OK, I thought about this a little more, and among other things I noticed that the frames are being dealt with in terms of the the power spectrum immediately after the Fourier Transform. (That is, we have reals and not complex vectors.) Another aspect of the problem is how linearly dependent the phase content of a contiguous sequence of frames can be. So assumptions about either set of frames being a pre-Hilbert space are wrong. The good thing is this gives an obvious direction to improve in. Start from the pool of candidate frames, take as many frames (-> FT -> spectral coefficient vectors) as needed to make a square matrix. (whatever length the spectral vectors are, that would match the number of vectors needed). These don't have a guarantee of linear independence. Because there is no orthonormal basis anywhere, carry out the complex Principal Component Analysis to get the most useful basis in k basis vectors, where k is the selected final, smaller rank/dimension to deal with. This basis is relevant to the current batch of candidate audio frames. Projection onto the basis vectors (by the complex inner product--with complex conjugation of the second argument before carrying out the normal dot product operation) gives a change of basis. This is the same for frames from both signals. Once there is a common orthonormal basis the assumptions about projection become valid again.

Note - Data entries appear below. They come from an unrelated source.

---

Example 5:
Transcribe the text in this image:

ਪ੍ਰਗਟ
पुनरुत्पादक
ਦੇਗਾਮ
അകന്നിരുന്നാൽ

For each batch of vectors, a new basis would be computed, then the signal to be approximated would be projected onto it again. The batch would also be projected onto it.

The total output of this operation would be one projection of the signal to be approximated for each basis, the indexes of the frames in the originating batch and their projections onto the basis. Then find the basis in which the target signal is best approximated--I don't think per frame is the way to go, but on the other extreme it clearly defies the basic intent of the process (and user expectations) to use only a fraction of the possible frames to stand in for the original signal. So select some fraction of the target signal to be approximated and measure the complex inner product of the candidate frames with the spectral vector projections against each set of projected candidate frames. The basis chosen will ideally be one that has large coefficients in the first few basis vectors.

This could be constrained so that the selected basis is not allowed to move too quickly through the time domain. I think that would be enough to prevent phase discontinuities, and it still leaves a lot of granularity in the control over the process.